Les Lumiére
A pesar de la avalancha de
patentes y de experiencias cronofotográficas que se produjeron entre 1890 y
1895, la mayor parte de los historiadores parece haberse puesto de acuerdo en
que, si a Edison correspondió la gloria de impresionar por vez primera películas cinematográficas, a Louis Lumiére
(1864-1948), que junto con su padre Antoine y su hermano Auguste dirigía una
industria fotográfica en Lyon, le correspondió el privilegio de efectuar las
primeras proyecciones públicas y afortunadas, valiéndose de un aparato patentado el 13 de
febrero de 1895 como “aparato que sirve para la obtención y visión de pruebas
cronofotográficas». El secreto del invento residía, en realidad, en un sencillo
mecanismo (grifa de la excéntrica) que permitía el arrastre intermitente de la
película, dispositivo que se le ocurrió durante una noche de insomnio a Louis,
que no obstante asoció también el nombre de su hermano a la patente.

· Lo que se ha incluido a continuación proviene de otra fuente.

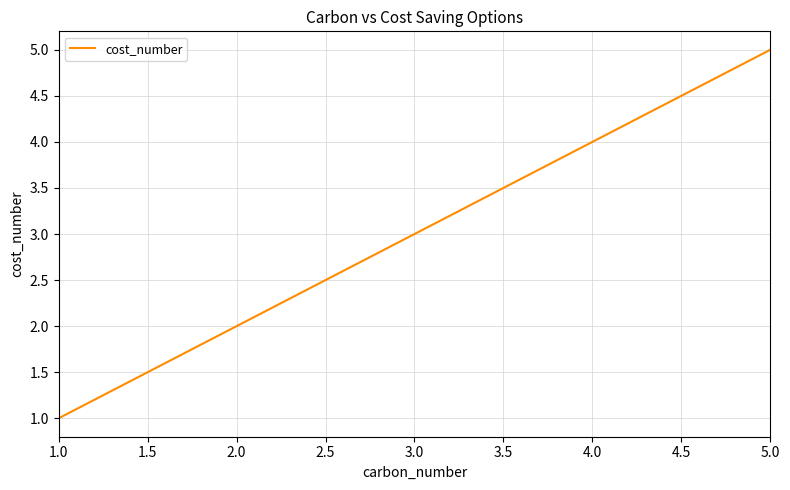

Is it true that the value at 2.0 is 2?

True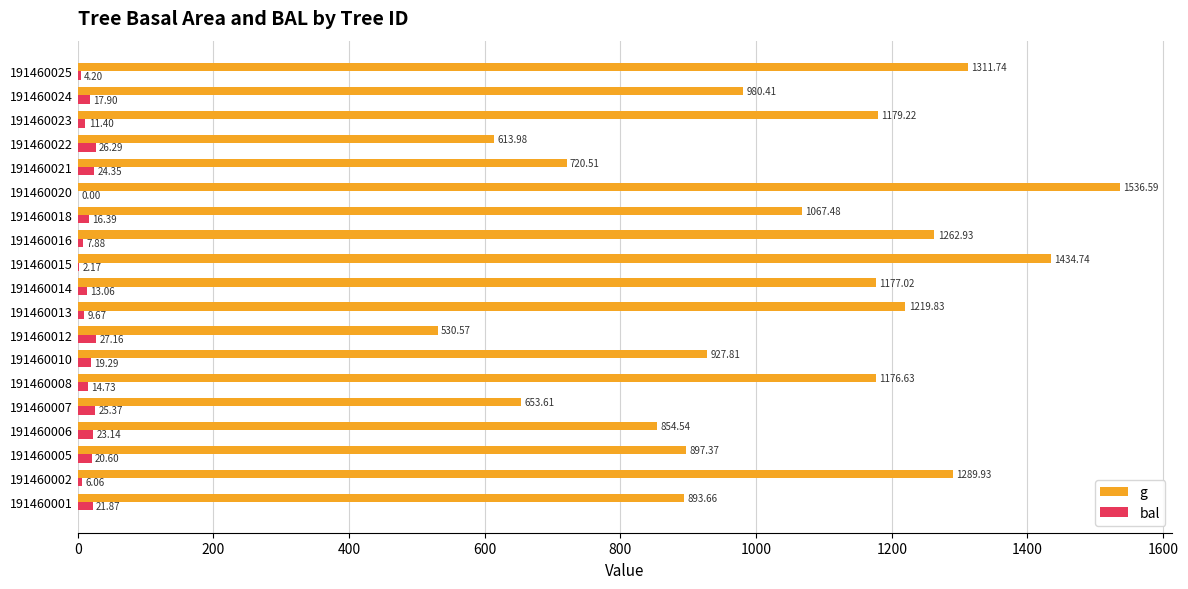

What is the sum of all bal values?

291.5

Denominaron a su aparato Cinematógrafo (del griego, kinema, movimiento, y grafein, escribir), utilizando una raíz etimológica que junto con la de “vida” (bios,
vita), servirá para designar casi todos los artefactos europeos y americanos
de esta época relacionados con el registro y proyección de imágenes animadas.

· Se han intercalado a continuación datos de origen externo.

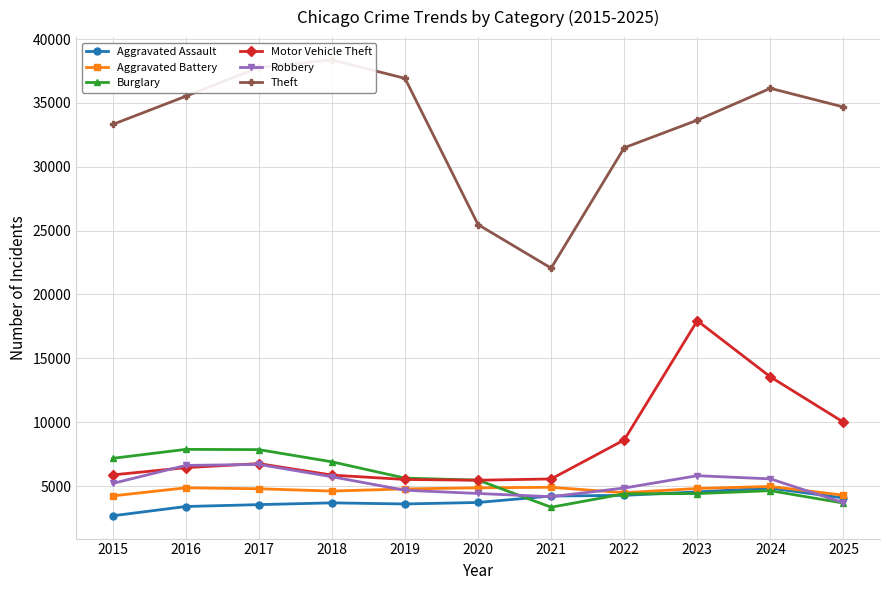

How many series are shown in this chart?

6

El aparato de Lumiére era el más
simple y perfecto de los construidos hasta la fecha: servía indistintamente de
tomavistas, de proyector y para tirar copias. Funcionaba accionado por una
manivela que arrastraba la película (fabricada por Lumiére, con el mismo
formato de Edison), a la cadencia de 16 imágenes por segundo (esta cadencia no
se estabilizó hasta después de 1920, con la incorporación de motores a las
cámaras, para alcanzar las 24 imágenes por segundo al llegar el cine sonoro).
Al afrontar con éxito desbordante
la prueba de la exhibición pública, el invento de Lumiére cerró definitivamente
el período de las experiencias de laboratorio y dio remate a un cúmulo de
búsquedas, realizadas en Europa y América, para conseguir eso que Ilya Ehrenburg
llamará, no sin ironía, la “fábrica de sueños”, que nace, y no es casual, el
mismo año en que un tal Sigmund Freud, en colaboración con Breuer,
publica en Viena sus Estudios
sobre la histeria. Pero con el invento de Lumiére se
cierra un ciclo en la historia de la
cultura, cobra vida un mito universal que anidaba en
los repliegues del subconsciente humano, testimoniado por los veinticinco mil años de
esfuerzos de artistas y magos primero y de sabios
después, tratando de atrapar los fugaces e inestables contornos de
la realidad. Esta caza de sombras, que se inicia en las lejanas tinieblas de
Altamira, concluye en París, en el ocaso del siglo XIX, gracias al arrollador progreso científico y técnico de la
centuria.
Una
vez más el cerebro del hombre ha sido capaz de materializar sus sueños.